Thursday, June 19, 2008

ATV Tour of the Mexico - New Mexico Border.

I attended the New Mexico Association of Counties Conference being held at New Mexico State University at Las Cruces. The conference was great giving me the opportunity to meet with county officials and employees from all 33 counties across New Mexico. I started the conference on Tuesday morning June 17, 2008 with an ATV trip across rugged desert country with about 20 sheriff's from throughout the state. We toured an area where law enforcement and border patrol often encounter drug smugglers, and human smugglers as well as illegal border crossings from Mexico. Even though this route is longer and more rugged than some of the closer border crossings this route also avoids many of the checkpoints and more closely watched border areas. Planes often fly into this area late at night and drop drugs to be picked up by waiting criminals on the U.S. side. Many loads of drugs are also found on the backs of people trekking miles through the 109 degree or higher heat. Many bodies are found each year, those who have succumbed to the heat and desert.

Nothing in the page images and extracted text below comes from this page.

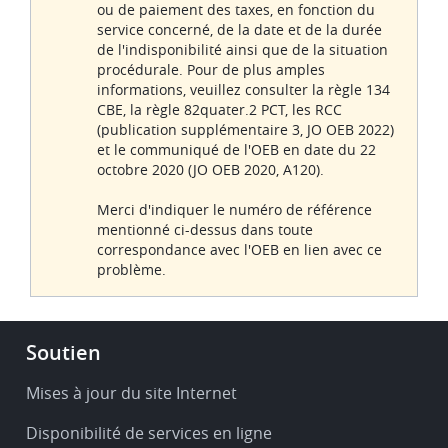
ou de paiement des taxes, en fonction du
service concerné, de la date et de la durée
de l'indisponibilité ainsi que de la situation
procédurale. Pour de plus amples
informations, veuillez consulter la règle 134
CBE, la règle 82quater.2 PCT, les RCC
(publication supplémentaire 3, JO OEB 2022)
et le communiqué de l'OEB en date du 22
octobre 2020 (JO OEB 2020, A120).
Merci d'indiquer le numéro de référence
mentionné ci-dessus dans toute
correspondance avec l'OEB en lien avec ce
problème.
Footer
Soutien
-
Service
Mises à jour du site Internet
&
Disponibilité de services en ligne
support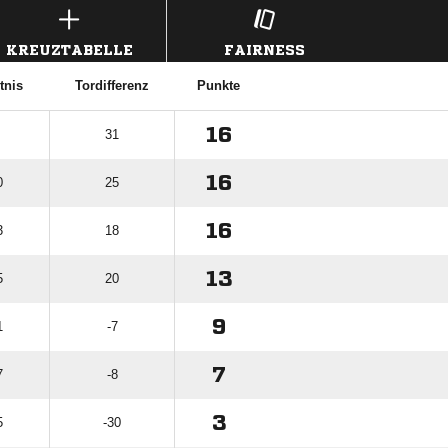
KREUZTABELLE
FAIRNESS
tnis
Tordifferenz
Punkte
16
31
16
0
25
16
3
18
13
5
20
9
1
-7
7
7
-8
3
5
-30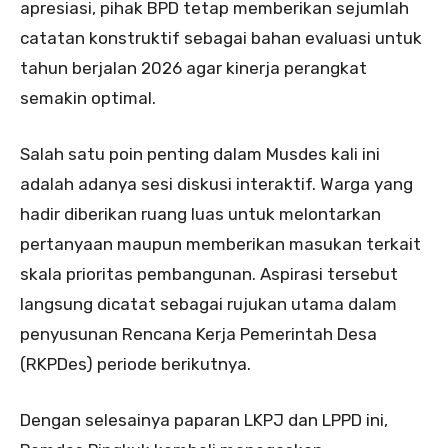
apresiasi, pihak BPD tetap memberikan sejumlah
catatan konstruktif sebagai bahan evaluasi untuk
tahun berjalan 2026 agar kinerja perangkat
semakin optimal.
Salah satu poin penting dalam Musdes kali ini
adalah adanya sesi diskusi interaktif. Warga yang
hadir diberikan ruang luas untuk melontarkan
pertanyaan maupun memberikan masukan terkait
skala prioritas pembangunan. Aspirasi tersebut
langsung dicatat sebagai rujukan utama dalam
penyusunan Rencana Kerja Pemerintah Desa
(RKPDes) periode berikutnya.
Dengan selesainya paparan LKPJ dan LPPD ini,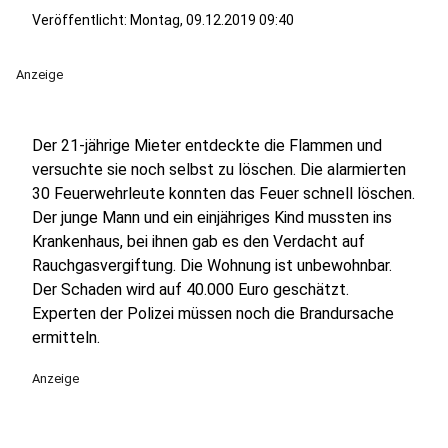
Veröffentlicht:
Montag, 09.12.2019 09:40
Anzeige
Der 21-jährige Mieter entdeckte die Flammen und
versuchte sie noch selbst zu löschen. Die alarmierten
30 Feuerwehrleute konnten das Feuer schnell löschen.
Der junge Mann und ein einjähriges Kind mussten ins
Krankenhaus, bei ihnen gab es den Verdacht auf
Rauchgasvergiftung. Die Wohnung ist unbewohnbar.
Der Schaden wird auf 40.000 Euro geschätzt.
Experten der Polizei müssen noch die Brandursache
ermitteln.
Anzeige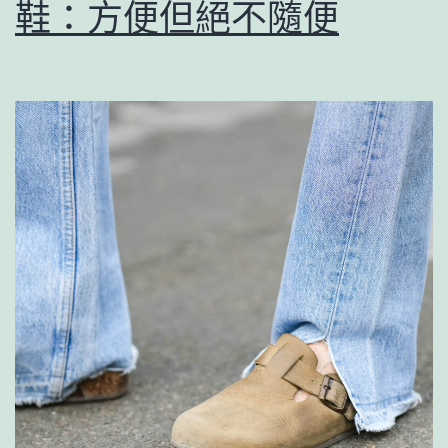
鞋：方便但絕不隨便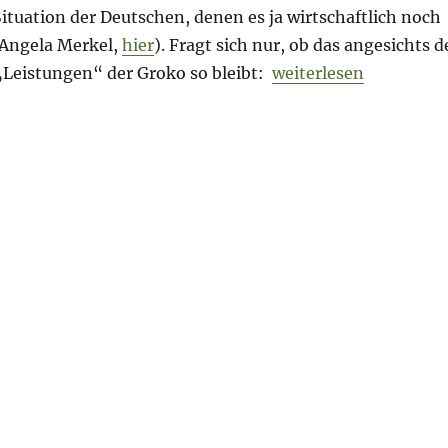
Situation der Deutschen, denen es ja wirtschaftlich noch
(Angela Merkel,
hier
). Fragt sich nur, ob das angesichts d
„Morning Briefing – 
Leistungen“ der Groko so bleibt:
weiterlesen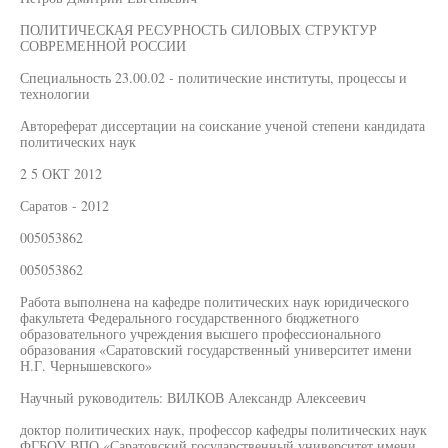
ПОЛИТИЧЕСКАЯ РЕСУРНОСТЬ СИЛОВЫХ СТРУКТУР
СОВРЕМЕННОЙ РОССИИ
Специальность 23.00.02 - политические институты, процессы и
технологии
Автореферат диссертации на соискание ученой степени кандидата
политических наук
2 5 ОКТ 2012
Саратов - 2012
005053862
005053862
Работа выполнена на кафедре политических наук юридического
факультета Федерального государственного бюджетного
образовательного учреждения высшего профессионального
образования «Саратовский государственный университет имени
Н.Г. Чернышевского»
Научный руководитель: ВИЛКОВ Александр Алексеевич
доктор политических наук, профессор кафедры политических наук
ФГБОУ ВПО «Саратовский государственный университет имени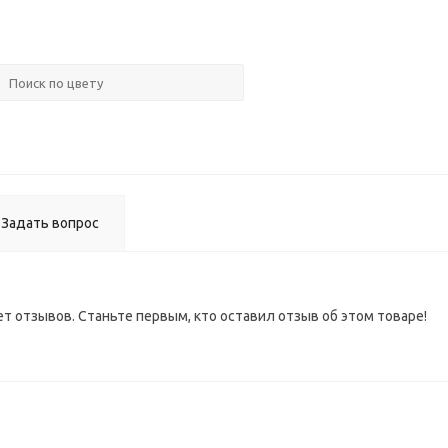
Кром
ПВХ (д
ЛДСП
Задать вопрос
ет отзывов. Станьте первым, кто оставил отзыв об этом товаре!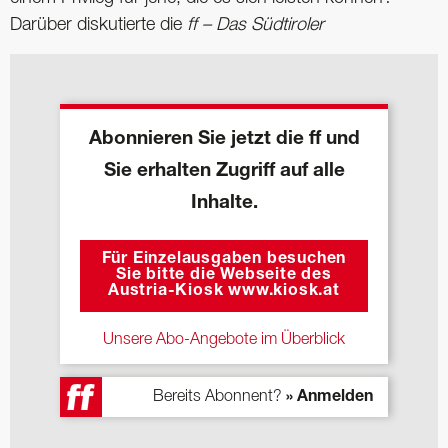
Darüber diskutierte die
ff – Das Südtiroler
Abonnieren Sie jetzt die ff und
Sie erhalten Zugriff auf alle
Inhalte.
Für Einzelausgaben besuchen
Sie bitte die Webseite des
Austria-Kiosk www.kiosk.at
Unsere Abo-Angebote im Überblick
Bereits Abonnent?
» Anmelden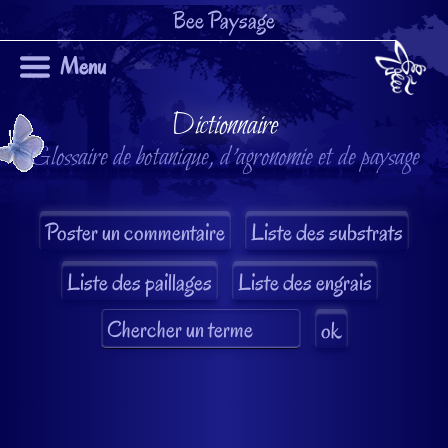
Bee Paysage
Menu
Dictionnaire
Glossaire de botanique, d'agronomie et de paysage
Liste des substrats
Liste des paillages
Liste des engrais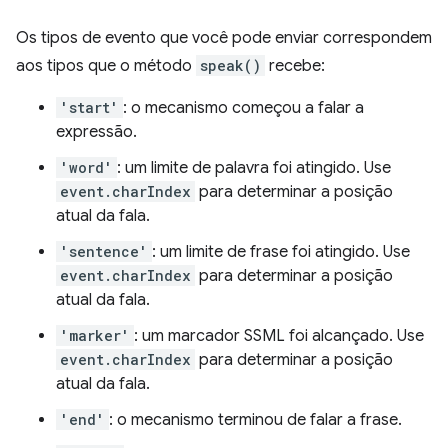
Os tipos de evento que você pode enviar correspondem
aos tipos que o método
speak()
recebe:
'start'
: o mecanismo começou a falar a
expressão.
'word'
: um limite de palavra foi atingido. Use
event.charIndex
para determinar a posição
atual da fala.
'sentence'
: um limite de frase foi atingido. Use
event.charIndex
para determinar a posição
atual da fala.
'marker'
: um marcador SSML foi alcançado. Use
event.charIndex
para determinar a posição
atual da fala.
'end'
: o mecanismo terminou de falar a frase.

Here we are at the starting point for the tour.


As we left the rendezvous point the heat was tremendous and we passed around the sun block and prepared for the tour in which we would trek a little more than an hour into the desert. Local Sheriff's Todd Garrison from Dona Ana County and Sheriff Raymond Cobos of Luna County tell us through out the tour of the problems they encounter with illegal activity from the border. We pass cattle and torn up tires and rims from those passing through this rugged terrain, sometimes with actual passenger cars which are literally driven through the rough terrain until they are in pieces on the desert ground. We pass crosses left by family or friends of those who's last hours on this earth were spent in this desert.

At a break I admired the Guadalupe County ATV.

I grew up in Santa Fe where public opinion is much different in regards to illegal immigration. We don't experience the problems that the border counties encounter and it was very enlightening to see first hand the rough terrain and difficulty law enforcement has patrolling and policing this area. As we debate fences and walls across the border you can see first hand how difficult it really is to secure the border.

Thats me standing up in the back of the ATV with Santa Fe County Under Sheriff Robert Garcia at the wheel.

The area we primarily toured was all in Dona Ana County. The county comprises 3,804 square miles in south-central New Mexico, and borders El Paso County, Texas, to the east and southeast. The county also shares its borders with the state of Chihuahua, Mexico, directly south, Luna County to the west, Sierra County to the north and Otero County to the east. Much of the drugs that come through this area are spread through out the nation including heroin which ends up in northern Santa Fe County and Rio Arriba County. As many of you know this area has the highest rate of overdose deaths in America per capita. We constantly battle the influx of heroin, meth, marijuana, and other illegal drugs coming across the border and into Santa Fe County, much of it across the very ground we toured on this trip.

All the photos and video were taken with my cell phone so the quality is not great. Below is a short video of an area we went through which was being leased from the federal government and used to graze cattle.


I learned a lot on this trip and I thank the Sheriff's who arranged for this trip and gave us the information, and provided the ATV's. I know all the Sheriff's who attended learned a lot and stand ready and willing to provide what ever help we can to those on the front lines along the border.